**Action item:** Output the whole listing below exactly, omitting the images.

**Record set:**
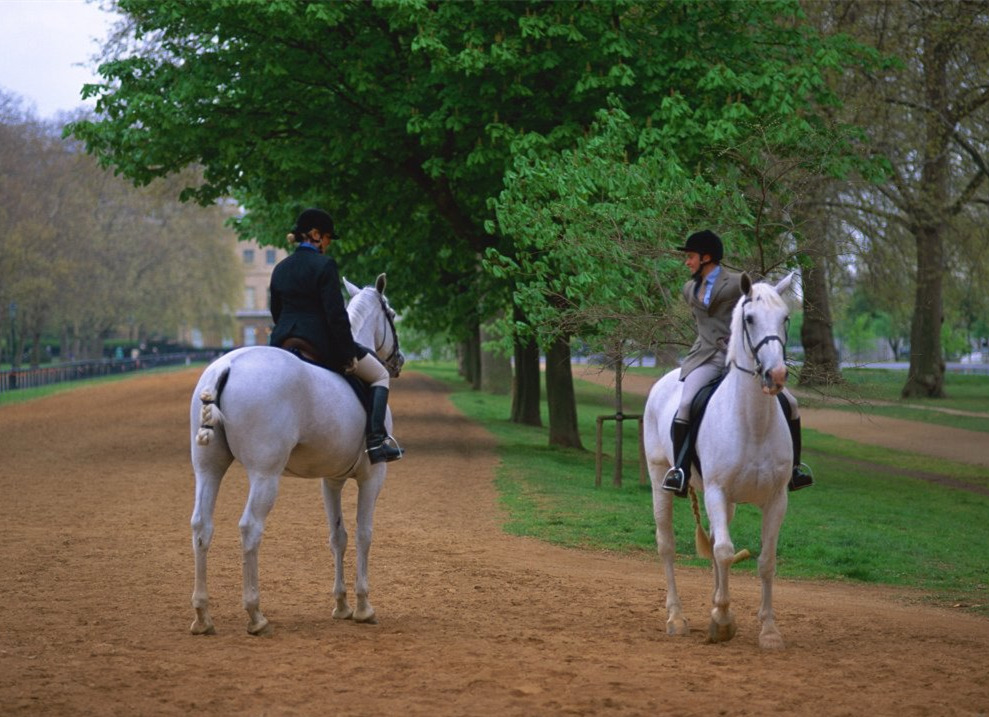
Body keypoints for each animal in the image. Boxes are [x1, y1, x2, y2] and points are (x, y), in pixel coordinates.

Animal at [187, 272, 404, 632]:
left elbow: (338, 536)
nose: (399, 361)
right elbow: (364, 534)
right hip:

**Solution to the problem:**
Body keypoints for each animal in the image. Boxes are [x1, y1, x2, y2] and points are (x, y), in pixel coordinates.

Animal at [187, 272, 404, 632]:
left elbow: (338, 536)
nose: (399, 361)
right elbow: (364, 534)
right hip:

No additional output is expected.